Mr Neill responded to Mr Breeze's submission as follows:
"1. With respect to the paper by Bocci I would agree with Mr Breeze there is a typing error. The report should read 7.6% of 1000 patients. The report does not make it clear as to whether these were 1000 patients with pain or a 1000 patients that he operated on. If you take this as 7.6% of patients having inguinal hernia repair this figure is sitting at the level that the literature describes for nerve entrapment syndrome of 6-8%. It is relatively recently that mesh has been used for repair of hernias. This major change came about when Liechtenstein wrote his paper using mesh, and certainly if Bocci's report is to be considered it then puts the entrapment nerve pain at a much higher level than these figures.
2. The comment made about hernia pain 11 months post-operatively being as serious as that occurring three years post-operatively is a comment made about the reference in Mr Breeze's previous report. These were the figures he used. I agree with his comment that only a few patients go through to re-operation, as a number are helped by injection of local anaesthetic and steroid as mentioned in the previous report. Methods such as Voltaren and rest also play a part. However, if these do not work then these people usually end up having the wound explored.

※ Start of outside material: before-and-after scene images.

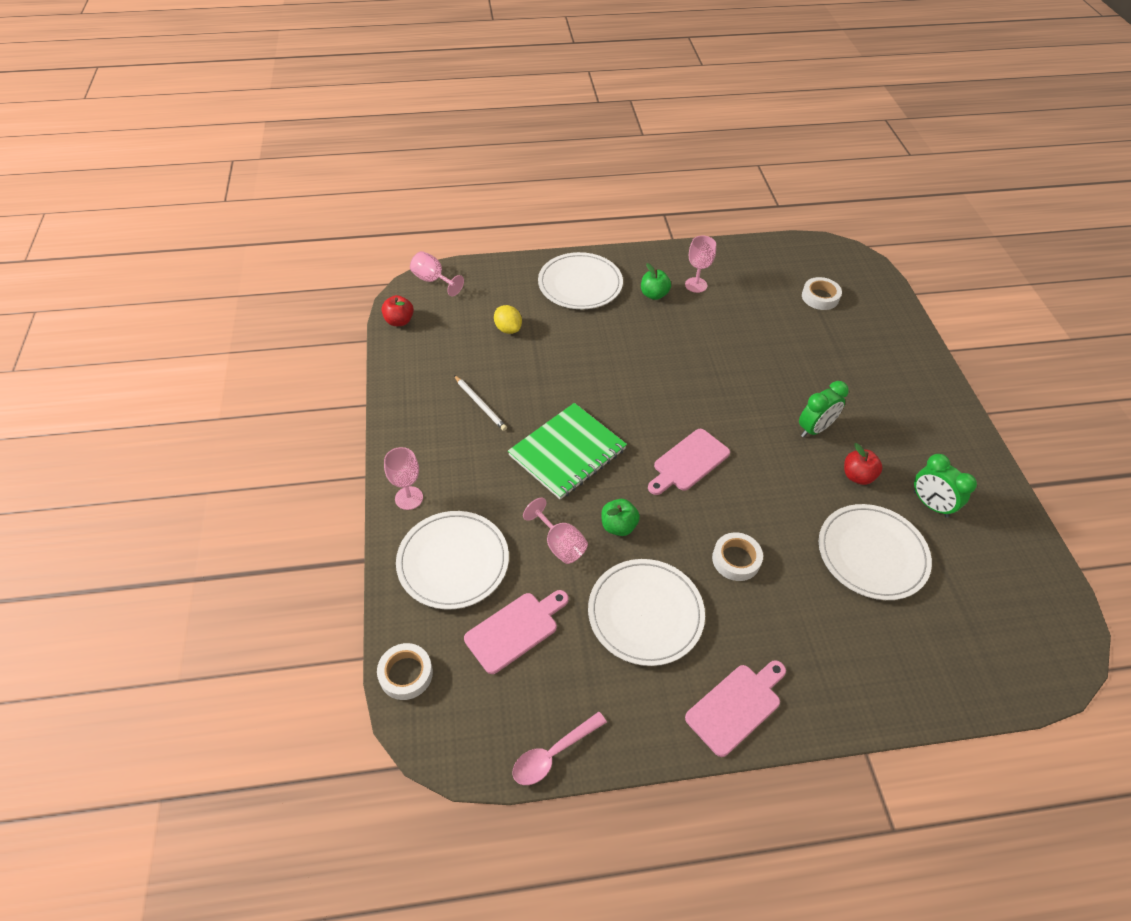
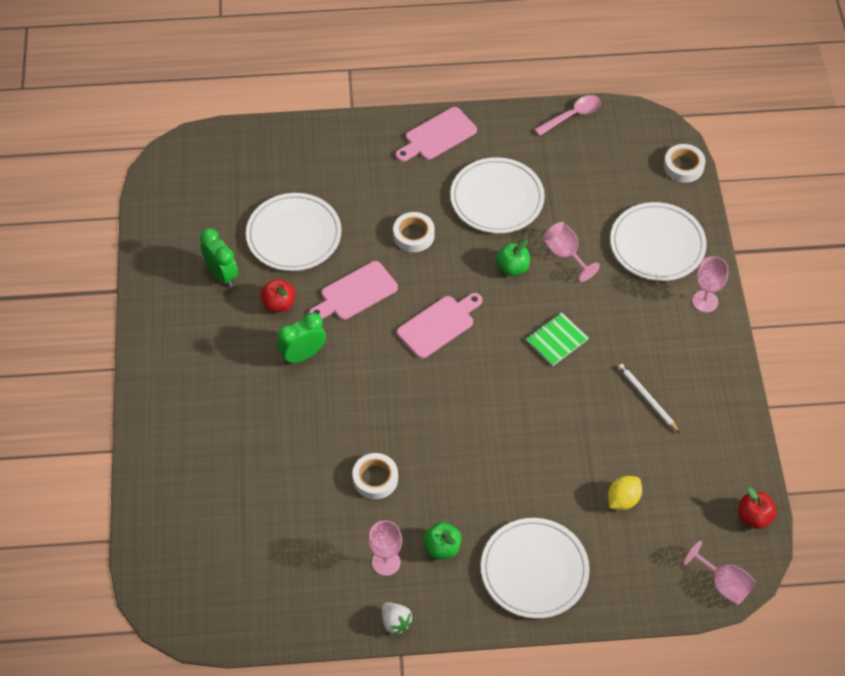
camera: 175 degrees left, 5 degrees up
pink cutting board [464,590,569,674] -> pink cutting board moved to [309,261,398,320]
yellow lemon [494,305,522,334] -> yellow lemon turned 75 degrees clockwise [608,476,642,510]
green notebook [508,403,627,500] -> green notebook [526,313,588,366], size x0.53
white tape [802,277,842,310] -> white tape moved to [352,453,398,499]
none -> white strawberry [382,602,413,635]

3. While doing general surgery as well as colorectal surgery my experience with hernia repair would have been similar to most surgeons in Auckland. I still repair hernias, but certainly not the numbers I used to. With respect to his last comment in this paragraph I did not advocate injection of local anaesthetic and steroid into the painful hernia wound. The injection is injected around the nerve proximate to the wound, and if this alleviates the pain, then an injection of steroid is placed into the point of pain, once the local anaesthetic is working. This is standard practice in the Auckland Pain Clinic, which deals with cases such as this from large areas of New Zealand. …"
Factual inaccuracy
I have corrected the one factual inaccuracy in Mr Neill's advice (included in my report), regarding Bocci's reference to the percentage of patients undergoing hernia repair.
Request to reopen
Mr Breeze requested that I reopen my investigation. The Commissioner's power to reopen a file is a discretionary power, to be exercised only in exceptional cases where justice demands that an investigation be reopened. It must be exercised fairly, in accordance with principles of administrative law.
Mr Breeze identified an error of fact in Mr Neill's advice (included in my report). I have corrected the error and amended my report. The error is not significant to my overall findings in this case, and is not a reason to reopen my investigation.
[1] A lipoma is a common benign tumour composed of well-differentiated fat cells.
[2] The Royal Australasian College of Surgeons' Code of Ethics (September 1993) is available at: http://www.racs.edu.au/
[3] Edited by Dr Ian St George and published by the Medical Council of New Zealand.
[4] Cole's Medical Practice in New Zealand (2001), ch 10, p.80.